--- start ---
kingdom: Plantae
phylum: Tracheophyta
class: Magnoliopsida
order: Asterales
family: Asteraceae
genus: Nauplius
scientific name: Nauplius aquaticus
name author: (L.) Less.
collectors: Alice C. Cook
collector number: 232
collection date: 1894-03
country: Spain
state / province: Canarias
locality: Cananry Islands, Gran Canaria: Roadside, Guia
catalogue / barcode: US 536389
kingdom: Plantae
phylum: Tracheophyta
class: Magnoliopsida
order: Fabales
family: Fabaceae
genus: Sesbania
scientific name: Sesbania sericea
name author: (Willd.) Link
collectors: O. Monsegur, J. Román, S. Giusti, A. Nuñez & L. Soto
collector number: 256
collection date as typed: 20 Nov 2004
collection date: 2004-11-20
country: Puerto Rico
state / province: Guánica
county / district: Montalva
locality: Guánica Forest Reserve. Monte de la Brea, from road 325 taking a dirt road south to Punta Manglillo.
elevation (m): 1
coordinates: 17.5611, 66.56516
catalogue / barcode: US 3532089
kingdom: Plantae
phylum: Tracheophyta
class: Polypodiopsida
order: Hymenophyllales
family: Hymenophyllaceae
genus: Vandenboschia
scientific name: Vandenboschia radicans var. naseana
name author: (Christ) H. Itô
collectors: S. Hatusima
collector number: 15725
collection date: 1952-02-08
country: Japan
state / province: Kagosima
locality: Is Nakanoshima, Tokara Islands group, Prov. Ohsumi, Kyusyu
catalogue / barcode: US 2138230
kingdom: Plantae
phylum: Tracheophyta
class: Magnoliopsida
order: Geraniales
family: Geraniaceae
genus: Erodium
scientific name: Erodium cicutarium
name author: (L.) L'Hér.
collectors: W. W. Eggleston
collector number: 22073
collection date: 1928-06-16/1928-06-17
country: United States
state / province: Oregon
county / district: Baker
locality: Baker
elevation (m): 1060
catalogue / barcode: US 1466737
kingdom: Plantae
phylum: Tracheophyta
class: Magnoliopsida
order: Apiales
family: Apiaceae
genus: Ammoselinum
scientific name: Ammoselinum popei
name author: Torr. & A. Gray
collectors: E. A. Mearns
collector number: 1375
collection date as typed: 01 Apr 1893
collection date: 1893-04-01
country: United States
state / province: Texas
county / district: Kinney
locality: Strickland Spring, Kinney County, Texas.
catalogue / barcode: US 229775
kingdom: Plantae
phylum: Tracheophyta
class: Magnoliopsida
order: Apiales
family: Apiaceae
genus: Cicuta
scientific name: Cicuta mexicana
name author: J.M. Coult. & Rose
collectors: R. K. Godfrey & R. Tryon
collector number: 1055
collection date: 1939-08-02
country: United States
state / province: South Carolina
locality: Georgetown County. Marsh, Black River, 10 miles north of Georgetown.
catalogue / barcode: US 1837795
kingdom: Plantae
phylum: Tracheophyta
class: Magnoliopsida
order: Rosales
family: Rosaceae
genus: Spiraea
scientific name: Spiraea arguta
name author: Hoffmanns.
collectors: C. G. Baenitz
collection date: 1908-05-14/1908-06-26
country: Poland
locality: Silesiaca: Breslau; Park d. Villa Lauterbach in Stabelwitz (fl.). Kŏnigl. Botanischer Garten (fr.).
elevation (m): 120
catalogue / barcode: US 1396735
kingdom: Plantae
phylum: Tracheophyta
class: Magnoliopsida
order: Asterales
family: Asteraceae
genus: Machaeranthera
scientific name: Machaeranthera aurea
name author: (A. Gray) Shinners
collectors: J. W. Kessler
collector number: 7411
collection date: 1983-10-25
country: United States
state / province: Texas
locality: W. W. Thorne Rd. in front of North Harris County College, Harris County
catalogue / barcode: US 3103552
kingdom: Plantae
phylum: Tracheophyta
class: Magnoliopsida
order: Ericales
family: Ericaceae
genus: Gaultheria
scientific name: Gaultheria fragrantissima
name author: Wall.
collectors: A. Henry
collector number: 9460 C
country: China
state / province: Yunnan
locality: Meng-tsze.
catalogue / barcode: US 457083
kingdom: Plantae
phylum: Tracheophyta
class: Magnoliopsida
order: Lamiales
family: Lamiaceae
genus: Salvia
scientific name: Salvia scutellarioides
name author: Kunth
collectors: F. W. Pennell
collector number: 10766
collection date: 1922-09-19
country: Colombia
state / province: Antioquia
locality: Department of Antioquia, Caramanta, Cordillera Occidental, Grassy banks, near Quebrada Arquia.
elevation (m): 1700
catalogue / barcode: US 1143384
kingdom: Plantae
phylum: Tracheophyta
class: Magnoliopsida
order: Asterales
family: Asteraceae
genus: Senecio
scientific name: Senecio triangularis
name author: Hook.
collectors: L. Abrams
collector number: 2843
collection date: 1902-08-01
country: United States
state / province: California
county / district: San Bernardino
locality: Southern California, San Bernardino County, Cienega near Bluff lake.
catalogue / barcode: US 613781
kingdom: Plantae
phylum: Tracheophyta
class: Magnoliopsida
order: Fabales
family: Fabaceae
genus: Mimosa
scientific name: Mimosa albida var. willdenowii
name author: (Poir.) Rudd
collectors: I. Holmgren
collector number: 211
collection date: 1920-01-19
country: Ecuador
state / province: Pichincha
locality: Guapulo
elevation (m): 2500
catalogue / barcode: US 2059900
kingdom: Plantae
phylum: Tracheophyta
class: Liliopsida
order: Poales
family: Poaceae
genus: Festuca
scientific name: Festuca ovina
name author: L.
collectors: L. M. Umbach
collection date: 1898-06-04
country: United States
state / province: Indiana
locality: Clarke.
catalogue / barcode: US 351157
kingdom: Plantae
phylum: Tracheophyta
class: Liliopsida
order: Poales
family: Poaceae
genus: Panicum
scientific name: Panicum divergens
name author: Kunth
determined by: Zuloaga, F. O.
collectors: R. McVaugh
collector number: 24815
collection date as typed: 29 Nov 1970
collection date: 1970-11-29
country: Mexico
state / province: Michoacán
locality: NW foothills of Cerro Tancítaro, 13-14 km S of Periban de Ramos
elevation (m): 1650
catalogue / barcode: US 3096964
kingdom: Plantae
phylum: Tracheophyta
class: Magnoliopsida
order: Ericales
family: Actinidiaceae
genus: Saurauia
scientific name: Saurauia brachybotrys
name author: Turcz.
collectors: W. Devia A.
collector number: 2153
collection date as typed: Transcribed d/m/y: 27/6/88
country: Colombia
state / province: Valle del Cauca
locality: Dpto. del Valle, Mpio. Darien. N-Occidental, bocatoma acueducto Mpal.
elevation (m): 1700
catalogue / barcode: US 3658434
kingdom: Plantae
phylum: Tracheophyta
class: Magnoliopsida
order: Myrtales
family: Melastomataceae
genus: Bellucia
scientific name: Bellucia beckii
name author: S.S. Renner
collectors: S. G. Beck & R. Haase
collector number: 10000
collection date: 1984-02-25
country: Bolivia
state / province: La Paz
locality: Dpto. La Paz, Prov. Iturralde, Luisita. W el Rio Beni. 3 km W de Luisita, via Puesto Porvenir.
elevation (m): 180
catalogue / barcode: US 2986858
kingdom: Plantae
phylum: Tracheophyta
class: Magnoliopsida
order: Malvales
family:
--- end ---
- **Given request**
Reproduce all of the records above with "state / province" changed to "region" wherever it occurs, keeping everything else the same.

- **Solution for this exercise**
kingdom: Plantae
phylum: Tracheophyta
class: Magnoliopsida
order: Asterales
family: Asteraceae
genus: Nauplius
scientific name: Nauplius aquaticus
name author: (L.) Less.
collectors: Alice C. Cook
collector number: 232
collection date: 1894-03
country: Spain
region: Canarias
locality: Cananry Islands, Gran Canaria: Roadside, Guia
catalogue / barcode: US 536389
kingdom: Plantae
phylum: Tracheophyta
class: Magnoliopsida
order: Fabales
family: Fabaceae
genus: Sesbania
scientific name: Sesbania sericea
name author: (Willd.) Link
collectors: O. Monsegur, J. Román, S. Giusti, A. Nuñez & L. Soto
collector number: 256
collection date as typed: 20 Nov 2004
collection date: 2004-11-20
country: Puerto Rico
region: Guánica
county / district: Montalva
locality: Guánica Forest Reserve. Monte de la Brea, from road 325 taking a dirt road south to Punta Manglillo.
elevation (m): 1
coordinates: 17.5611, 66.56516
catalogue / barcode: US 3532089
kingdom: Plantae
phylum: Tracheophyta
class: Polypodiopsida
order: Hymenophyllales
family: Hymenophyllaceae
genus: Vandenboschia
scientific name: Vandenboschia radicans var. naseana
name author: (Christ) H. Itô
collectors: S. Hatusima
collector number: 15725
collection date: 1952-02-08
country: Japan
region: Kagosima
locality: Is Nakanoshima, Tokara Islands group, Prov. Ohsumi, Kyusyu
catalogue / barcode: US 2138230
kingdom: Plantae
phylum: Tracheophyta
class: Magnoliopsida
order: Geraniales
family: Geraniaceae
genus: Erodium
scientific name: Erodium cicutarium
name author: (L.) L'Hér.
collectors: W. W. Eggleston
collector number: 22073
collection date: 1928-06-16/1928-06-17
country: United States
region: Oregon
county / district: Baker
locality: Baker
elevation (m): 1060
catalogue / barcode: US 1466737
kingdom: Plantae
phylum: Tracheophyta
class: Magnoliopsida
order: Apiales
family: Apiaceae
genus: Ammoselinum
scientific name: Ammoselinum popei
name author: Torr. & A. Gray
collectors: E. A. Mearns
collector number: 1375
collection date as typed: 01 Apr 1893
collection date: 1893-04-01
country: United States
region: Texas
county / district: Kinney
locality: Strickland Spring, Kinney County, Texas.
catalogue / barcode: US 229775
kingdom: Plantae
phylum: Tracheophyta
class: Magnoliopsida
order: Apiales
family: Apiaceae
genus: Cicuta
scientific name: Cicuta mexicana
name author: J.M. Coult. & Rose
collectors: R. K. Godfrey & R. Tryon
collector number: 1055
collection date: 1939-08-02
country: United States
region: South Carolina
locality: Georgetown County. Marsh, Black River, 10 miles north of Georgetown.
catalogue / barcode: US 1837795
kingdom: Plantae
phylum: Tracheophyta
class: Magnoliopsida
order: Rosales
family: Rosaceae
genus: Spiraea
scientific name: Spiraea arguta
name author: Hoffmanns.
collectors: C. G. Baenitz
collection date: 1908-05-14/1908-06-26
country: Poland
locality: Silesiaca: Breslau; Park d. Villa Lauterbach in Stabelwitz (fl.). Kŏnigl. Botanischer Garten (fr.).
elevation (m): 120
catalogue / barcode: US 1396735
kingdom: Plantae
phylum: Tracheophyta
class: Magnoliopsida
order: Asterales
family: Asteraceae
genus: Machaeranthera
scientific name: Machaeranthera aurea
name author: (A. Gray) Shinners
collectors: J. W. Kessler
collector number: 7411
collection date: 1983-10-25
country: United States
region: Texas
locality: W. W. Thorne Rd. in front of North Harris County College, Harris County
catalogue / barcode: US 3103552
kingdom: Plantae
phylum: Tracheophyta
class: Magnoliopsida
order: Ericales
family: Ericaceae
genus: Gaultheria
scientific name: Gaultheria fragrantissima
name author: Wall.
collectors: A. Henry
collector number: 9460 C
country: China
region: Yunnan
locality: Meng-tsze.
catalogue / barcode: US 457083
kingdom: Plantae
phylum: Tracheophyta
class: Magnoliopsida
order: Lamiales
family: Lamiaceae
genus: Salvia
scientific name: Salvia scutellarioides
name author: Kunth
collectors: F. W. Pennell
collector number: 10766
collection date: 1922-09-19
country: Colombia
region: Antioquia
locality: Department of Antioquia, Caramanta, Cordillera Occidental, Grassy banks, near Quebrada Arquia.
elevation (m): 1700
catalogue / barcode: US 1143384
kingdom: Plantae
phylum: Tracheophyta
class: Magnoliopsida
order: Asterales
family: Asteraceae
genus: Senecio
scientific name: Senecio triangularis
name author: Hook.
collectors: L. Abrams
collector number: 2843
collection date: 1902-08-01
country: United States
region: California
county / district: San Bernardino
locality: Southern California, San Bernardino County, Cienega near Bluff lake.
catalogue / barcode: US 613781
kingdom: Plantae
phylum: Tracheophyta
class: Magnoliopsida
order: Fabales
family: Fabaceae
genus: Mimosa
scientific name: Mimosa albida var. willdenowii
name author: (Poir.) Rudd
collectors: I. Holmgren
collector number: 211
collection date: 1920-01-19
country: Ecuador
region: Pichincha
locality: Guapulo
elevation (m): 2500
catalogue / barcode: US 2059900
kingdom: Plantae
phylum: Tracheophyta
class: Liliopsida
order: Poales
family: Poaceae
genus: Festuca
scientific name: Festuca ovina
name author: L.
collectors: L. M. Umbach
collection date: 1898-06-04
country: United States
region: Indiana
locality: Clarke.
catalogue / barcode: US 351157
kingdom: Plantae
phylum: Tracheophyta
class: Liliopsida
order: Poales
family: Poaceae
genus: Panicum
scientific name: Panicum divergens
name author: Kunth
determined by: Zuloaga, F. O.
collectors: R. McVaugh
collector number: 24815
collection date as typed: 29 Nov 1970
collection date: 1970-11-29
country: Mexico
region: Michoacán
locality: NW foothills of Cerro Tancítaro, 13-14 km S of Periban de Ramos
elevation (m): 1650
catalogue / barcode: US 3096964
kingdom: Plantae
phylum: Tracheophyta
class: Magnoliopsida
order: Ericales
family: Actinidiaceae
genus: Saurauia
scientific name: Saurauia brachybotrys
name author: Turcz.
collectors: W. Devia A.
collector number: 2153
collection date as typed: Transcribed d/m/y: 27/6/88
country: Colombia
region: Valle del Cauca
locality: Dpto. del Valle, Mpio. Darien. N-Occidental, bocatoma acueducto Mpal.
elevation (m): 1700
catalogue / barcode: US 3658434
kingdom: Plantae
phylum: Tracheophyta
class: Magnoliopsida
order: Myrtales
family: Melastomataceae
genus: Bellucia
scientific name: Bellucia beckii
name author: S.S. Renner
collectors: S. G. Beck & R. Haase
collector number: 10000
collection date: 1984-02-25
country: Bolivia
region: La Paz
locality: Dpto. La Paz, Prov. Iturralde, Luisita. W el Rio Beni. 3 km W de Luisita, via Puesto Porvenir.
elevation (m): 180
catalogue / barcode: US 2986858
kingdom: Plantae
phylum: Tracheophyta
class: Magnoliopsida
order: Malvales
family:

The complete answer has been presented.